Retype each line of the material below word for word; pictures stay out.

********************

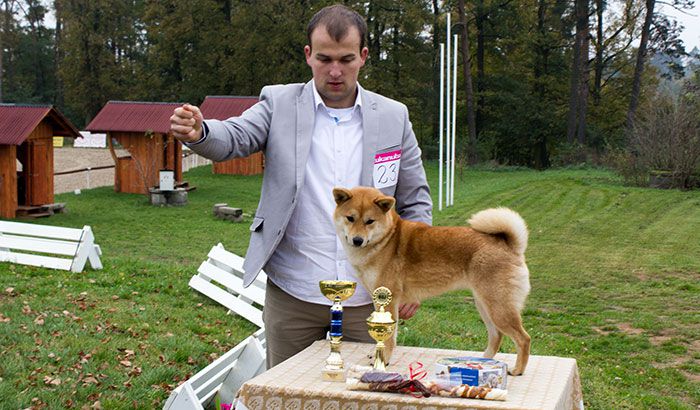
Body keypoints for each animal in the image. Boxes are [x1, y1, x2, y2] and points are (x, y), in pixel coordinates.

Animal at [334, 186, 532, 374]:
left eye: (370, 221)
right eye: (350, 218)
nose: (357, 240)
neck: (386, 240)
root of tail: (509, 246)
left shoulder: (389, 298)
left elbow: (389, 338)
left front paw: (384, 359)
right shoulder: (381, 300)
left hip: (498, 307)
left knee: (523, 338)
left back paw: (517, 370)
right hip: (484, 305)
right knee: (496, 336)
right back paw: (482, 361)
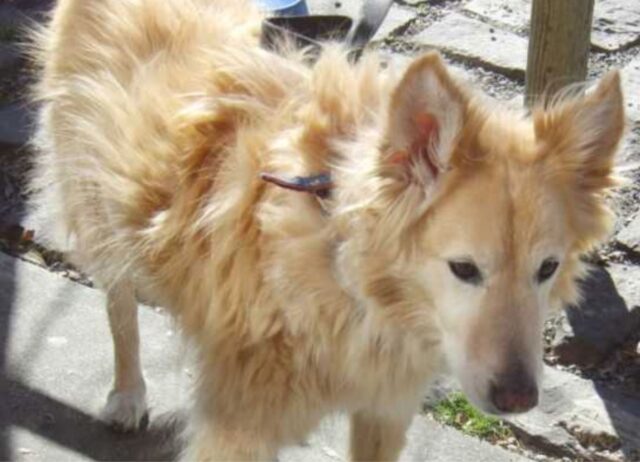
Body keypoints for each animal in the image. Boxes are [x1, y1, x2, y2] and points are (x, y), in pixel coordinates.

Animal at [30, 1, 624, 460]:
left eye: (547, 269)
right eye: (464, 269)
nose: (519, 400)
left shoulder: (385, 410)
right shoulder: (237, 426)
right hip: (97, 207)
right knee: (119, 303)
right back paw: (127, 392)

********************

__Response to the exercise__
Body keypoints for each animal in the image. Boxes are [x1, y1, x2, y2] and points are (x, y), in pixel coordinates.

Animal at [334, 186, 532, 374]:
left eye: (370, 221)
right eye: (350, 218)
nose: (357, 240)
neck: (386, 240)
root of tail: (509, 246)
left shoulder: (389, 298)
left elbow: (389, 338)
left front paw: (384, 359)
right shoulder: (381, 300)
left hip: (498, 307)
left knee: (523, 338)
left back paw: (517, 370)
right hip: (484, 305)
right knee: (496, 336)
right back paw: (482, 361)
Body keypoints for each animal in the image. Boxes are [x1, y1, x2, y2] and points are (x, y), in pixel coordinates.

Animal at [30, 1, 624, 460]:
left eye: (547, 269)
right eye: (464, 269)
nose: (519, 400)
left shoulder: (385, 410)
right shoulder: (237, 426)
right hip: (97, 207)
right knee: (119, 303)
right back paw: (127, 392)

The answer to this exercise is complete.